Data records
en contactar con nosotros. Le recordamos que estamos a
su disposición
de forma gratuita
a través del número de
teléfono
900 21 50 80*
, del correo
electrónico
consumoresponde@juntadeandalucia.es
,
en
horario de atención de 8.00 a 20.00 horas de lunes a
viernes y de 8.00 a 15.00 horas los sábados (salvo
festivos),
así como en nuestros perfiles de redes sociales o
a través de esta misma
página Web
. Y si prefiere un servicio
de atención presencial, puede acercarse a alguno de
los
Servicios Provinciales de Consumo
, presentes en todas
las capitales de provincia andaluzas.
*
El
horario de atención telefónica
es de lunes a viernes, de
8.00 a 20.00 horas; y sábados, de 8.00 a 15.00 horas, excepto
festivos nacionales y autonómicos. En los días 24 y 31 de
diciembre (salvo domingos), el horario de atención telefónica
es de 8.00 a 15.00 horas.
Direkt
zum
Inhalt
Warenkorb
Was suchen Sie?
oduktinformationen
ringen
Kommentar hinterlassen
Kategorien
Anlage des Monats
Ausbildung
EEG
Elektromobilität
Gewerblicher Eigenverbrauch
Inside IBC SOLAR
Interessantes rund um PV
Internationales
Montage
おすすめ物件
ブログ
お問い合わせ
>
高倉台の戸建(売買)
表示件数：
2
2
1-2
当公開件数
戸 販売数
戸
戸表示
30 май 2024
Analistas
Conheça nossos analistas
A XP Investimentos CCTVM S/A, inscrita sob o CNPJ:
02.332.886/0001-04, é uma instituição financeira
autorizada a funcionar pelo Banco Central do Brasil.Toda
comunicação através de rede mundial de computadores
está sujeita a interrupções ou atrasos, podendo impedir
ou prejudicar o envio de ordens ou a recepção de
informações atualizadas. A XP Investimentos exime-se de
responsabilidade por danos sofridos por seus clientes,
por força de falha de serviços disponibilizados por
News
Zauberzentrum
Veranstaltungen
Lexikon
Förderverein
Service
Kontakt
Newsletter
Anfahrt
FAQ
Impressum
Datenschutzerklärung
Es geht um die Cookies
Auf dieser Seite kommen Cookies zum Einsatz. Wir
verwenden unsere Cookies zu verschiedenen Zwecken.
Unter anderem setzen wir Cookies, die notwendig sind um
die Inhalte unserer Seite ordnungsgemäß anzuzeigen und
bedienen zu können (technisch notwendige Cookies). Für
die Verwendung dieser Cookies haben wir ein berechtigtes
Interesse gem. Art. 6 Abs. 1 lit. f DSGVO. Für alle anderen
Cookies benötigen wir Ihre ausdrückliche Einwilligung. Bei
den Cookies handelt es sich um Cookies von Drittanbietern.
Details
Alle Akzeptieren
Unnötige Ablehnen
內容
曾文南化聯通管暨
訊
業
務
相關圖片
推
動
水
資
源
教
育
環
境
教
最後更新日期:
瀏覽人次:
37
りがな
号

**Request**
Return every line holding the word "viernes" from the records.

**Result of the exercise**
viernes y de 8.00 a 15.00 horas los sábados (salvo
es de lunes a viernes, de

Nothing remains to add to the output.